=== Exercise data ===

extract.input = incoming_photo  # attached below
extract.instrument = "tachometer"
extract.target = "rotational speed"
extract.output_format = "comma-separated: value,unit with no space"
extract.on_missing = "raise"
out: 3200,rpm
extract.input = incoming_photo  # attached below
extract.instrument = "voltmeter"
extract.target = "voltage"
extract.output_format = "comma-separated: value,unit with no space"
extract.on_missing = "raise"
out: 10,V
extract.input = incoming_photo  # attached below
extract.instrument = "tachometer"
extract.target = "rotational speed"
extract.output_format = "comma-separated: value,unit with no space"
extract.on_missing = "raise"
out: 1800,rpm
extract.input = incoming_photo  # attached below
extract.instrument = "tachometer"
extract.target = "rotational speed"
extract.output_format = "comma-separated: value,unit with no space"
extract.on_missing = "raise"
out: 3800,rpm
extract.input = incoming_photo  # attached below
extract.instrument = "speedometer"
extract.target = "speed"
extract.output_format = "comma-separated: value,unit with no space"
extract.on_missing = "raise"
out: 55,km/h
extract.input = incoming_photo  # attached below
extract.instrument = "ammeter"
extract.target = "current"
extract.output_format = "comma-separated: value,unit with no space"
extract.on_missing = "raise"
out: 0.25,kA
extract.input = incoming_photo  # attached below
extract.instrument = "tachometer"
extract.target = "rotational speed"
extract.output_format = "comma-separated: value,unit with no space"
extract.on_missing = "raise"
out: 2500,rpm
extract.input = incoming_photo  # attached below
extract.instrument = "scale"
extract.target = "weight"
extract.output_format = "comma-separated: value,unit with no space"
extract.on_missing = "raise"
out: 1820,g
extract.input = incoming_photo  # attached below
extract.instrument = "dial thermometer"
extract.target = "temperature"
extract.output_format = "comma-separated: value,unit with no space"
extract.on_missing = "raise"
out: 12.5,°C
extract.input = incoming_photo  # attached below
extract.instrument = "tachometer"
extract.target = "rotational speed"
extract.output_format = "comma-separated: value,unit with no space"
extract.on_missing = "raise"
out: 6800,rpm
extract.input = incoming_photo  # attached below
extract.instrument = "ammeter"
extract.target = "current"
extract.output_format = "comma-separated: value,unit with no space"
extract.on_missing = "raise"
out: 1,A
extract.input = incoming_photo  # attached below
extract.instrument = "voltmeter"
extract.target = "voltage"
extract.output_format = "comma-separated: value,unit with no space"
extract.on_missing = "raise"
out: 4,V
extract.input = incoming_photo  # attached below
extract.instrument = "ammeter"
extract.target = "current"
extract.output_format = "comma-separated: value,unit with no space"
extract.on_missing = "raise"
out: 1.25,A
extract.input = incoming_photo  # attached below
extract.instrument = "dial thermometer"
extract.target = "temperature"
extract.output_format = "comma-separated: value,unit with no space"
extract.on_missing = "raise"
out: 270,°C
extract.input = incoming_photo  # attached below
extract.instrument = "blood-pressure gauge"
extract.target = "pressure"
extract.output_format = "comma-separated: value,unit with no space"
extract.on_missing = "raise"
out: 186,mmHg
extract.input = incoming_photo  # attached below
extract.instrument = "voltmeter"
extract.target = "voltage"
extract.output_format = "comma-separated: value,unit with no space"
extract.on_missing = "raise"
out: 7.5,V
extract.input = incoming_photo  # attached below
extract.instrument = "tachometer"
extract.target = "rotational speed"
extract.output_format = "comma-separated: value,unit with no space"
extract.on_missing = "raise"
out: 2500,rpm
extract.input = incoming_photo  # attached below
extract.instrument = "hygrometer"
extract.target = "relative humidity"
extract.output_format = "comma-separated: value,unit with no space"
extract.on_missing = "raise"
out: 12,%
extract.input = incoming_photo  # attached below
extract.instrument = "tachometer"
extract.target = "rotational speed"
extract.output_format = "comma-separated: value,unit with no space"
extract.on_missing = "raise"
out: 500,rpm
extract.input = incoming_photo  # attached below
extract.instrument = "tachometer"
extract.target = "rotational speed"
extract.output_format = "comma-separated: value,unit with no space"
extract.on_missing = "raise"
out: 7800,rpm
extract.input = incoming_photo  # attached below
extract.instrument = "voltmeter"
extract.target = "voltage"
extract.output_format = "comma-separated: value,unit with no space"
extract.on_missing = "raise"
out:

===

Task description -
Can you render every line of the listing above as a Markdown table with a Row column for the line number and a Line column for its text, skipping any blank lines?

Result of the exercise -
| Row | Line |
|---|---|
| 1 | extract.input = incoming_photo  # attached below |
| 2 | extract.instrument = "tachometer" |
| 3 | extract.target = "rotational speed" |
| 4 | extract.output_format = "comma-separated: value,unit with no space" |
| 5 | extract.on_missing = "raise" |
| 6 | out: 3200,rpm |
| 7 | extract.input = incoming_photo  # attached below |
| 8 | extract.instrument = "voltmeter" |
| 9 | extract.target = "voltage" |
| 10 | extract.output_format = "comma-separated: value,unit with no space" |
| 11 | extract.on_missing = "raise" |
| 12 | out: 10,V |
| 13 | extract.input = incoming_photo  # attached below |
| 14 | extract.instrument = "tachometer" |
| 15 | extract.target = "rotational speed" |
| 16 | extract.output_format = "comma-separated: value,unit with no space" |
| 17 | extract.on_missing = "raise" |
| 18 | out: 1800,rpm |
| 19 | extract.input = incoming_photo  # attached below |
| 20 | extract.instrument = "tachometer" |
| 21 | extract.target = "rotational speed" |
| 22 | extract.output_format = "comma-separated: value,unit with no space" |
| 23 | extract.on_missing = "raise" |
| 24 | out: 3800,rpm |
| 25 | extract.input = incoming_photo  # attached below |
| 26 | extract.instrument = "speedometer" |
| 27 | extract.target = "speed" |
| 28 | extract.output_format = "comma-separated: value,unit with no space" |
| 29 | extract.on_missing = "raise" |
| 30 | out: 55,km/h |
| 31 | extract.input = incoming_photo  # attached below |
| 32 | extract.instrument = "ammeter" |
| 33 | extract.target = "current" |
| 34 | extract.output_format = "comma-separated: value,unit with no space" |
| 35 | extract.on_missing = "raise" |
| 36 | out: 0.25,kA |
| 37 | extract.input = incoming_photo  # attached below |
| 38 | extract.instrument = "tachometer" |
| 39 | extract.target = "rotational speed" |
| 40 | extract.output_format = "comma-separated: value,unit with no space" |
| 41 | extract.on_missing = "raise" |
| 42 | out: 2500,rpm |
| 43 | extract.input = incoming_photo  # attached below |
| 44 | extract.instrument = "scale" |
| 45 | extract.target = "weight" |
| 46 | extract.output_format = "comma-separated: value,unit with no space" |
| 47 | extract.on_missing = "raise" |
| 48 | out: 1820,g |
| 49 | extract.input = incoming_photo  # attached below |
| 50 | extract.instrument = "dial thermometer" |
| 51 | extract.target = "temperature" |
| 52 | extract.output_format = "comma-separated: value,unit with no space" |
| 53 | extract.on_missing = "raise" |
| 54 | out: 12.5,°C |
| 55 | extract.input = incoming_photo  # attached below |
| 56 | extract.instrument = "tachometer" |
| 57 | extract.target = "rotational speed" |
| 58 | extract.output_format = "comma-separated: value,unit with no space" |
| 59 | extract.on_missing = "raise" |
| 60 | out: 6800,rpm |
| 61 | extract.input = incoming_photo  # attached below |
| 62 | extract.instrument = "ammeter" |
| 63 | extract.target = "current" |
| 64 | extract.output_format = "comma-separated: value,unit with no space" |
| 65 | extract.on_missing = "raise" |
| 66 | out: 1,A |
| 67 | extract.input = incoming_photo  # attached below |
| 68 | extract.instrument = "voltmeter" |
| 69 | extract.target = "voltage" |
| 70 | extract.output_format = "comma-separated: value,unit with no space" |
| 71 | extract.on_missing = "raise" |
| 72 | out: 4,V |
| 73 | extract.input = incoming_photo  # attached below |
| 74 | extract.instrument = "ammeter" |
| 75 | extract.target = "current" |
| 76 | extract.output_format = "comma-separated: value,unit with no space" |
| 77 | extract.on_missing = "raise" |
| 78 | out: 1.25,A |
| 79 | extract.input = incoming_photo  # attached below |
| 80 | extract.instrument = "dial thermometer" |
| 81 | extract.target = "temperature" |
| 82 | extract.output_format = "comma-separated: value,unit with no space" |
| 83 | extract.on_missing = "raise" |
| 84 | out: 270,°C |
| 85 | extract.input = incoming_photo  # attached below |
| 86 | extract.instrument = "blood-pressure gauge" |
| 87 | extract.target = "pressure" |
| 88 | extract.output_format = "comma-separated: value,unit with no space" |
| 89 | extract.on_missing = "raise" |
| 90 | out: 186,mmHg |
| 91 | extract.input = incoming_photo  # attached below |
| 92 | extract.instrument = "voltmeter" |
| 93 | extract.target = "voltage" |
| 94 | extract.output_format = "comma-separated: value,unit with no space" |
| 95 | extract.on_missing = "raise" |
| 96 | out: 7.5,V |
| 97 | extract.input = incoming_photo  # attached below |
| 98 | extract.instrument = "tachometer" |
| 99 | extract.target = "rotational speed" |
| 100 | extract.output_format = "comma-separated: value,unit with no space" |
| 101 | extract.on_missing = "raise" |
| 102 | out: 2500,rpm |
| 103 | extract.input = incoming_photo  # attached below |
| 104 | extract.instrument = "hygrometer" |
| 105 | extract.target = "relative humidity" |
| 106 | extract.output_format = "comma-separated: value,unit with no space" |
| 107 | extract.on_missing = "raise" |
| 108 | out: 12,% |
| 109 | extract.input = incoming_photo  # attached below |
| 110 | extract.instrument = "tachometer" |
| 111 | extract.target = "rotational speed" |
| 112 | extract.output_format = "comma-separated: value,unit with no space" |
| 113 | extract.on_missing = "raise" |
| 114 | out: 500,rpm |
| 115 | extract.input = incoming_photo  # attached below |
| 116 | extract.instrument = "tachometer" |
| 117 | extract.target = "rotational speed" |
| 118 | extract.output_format = "comma-separated: value,unit with no space" |
| 119 | extract.on_missing = "raise" |
| 120 | out: 7800,rpm |
| 121 | extract.input = incoming_photo  # attached below |
| 122 | extract.instrument = "voltmeter" |
| 123 | extract.target = "voltage" |
| 124 | extract.output_format = "comma-separated: value,unit with no space" |
| 125 | extract.on_missing = "raise" |
| 126 | out: |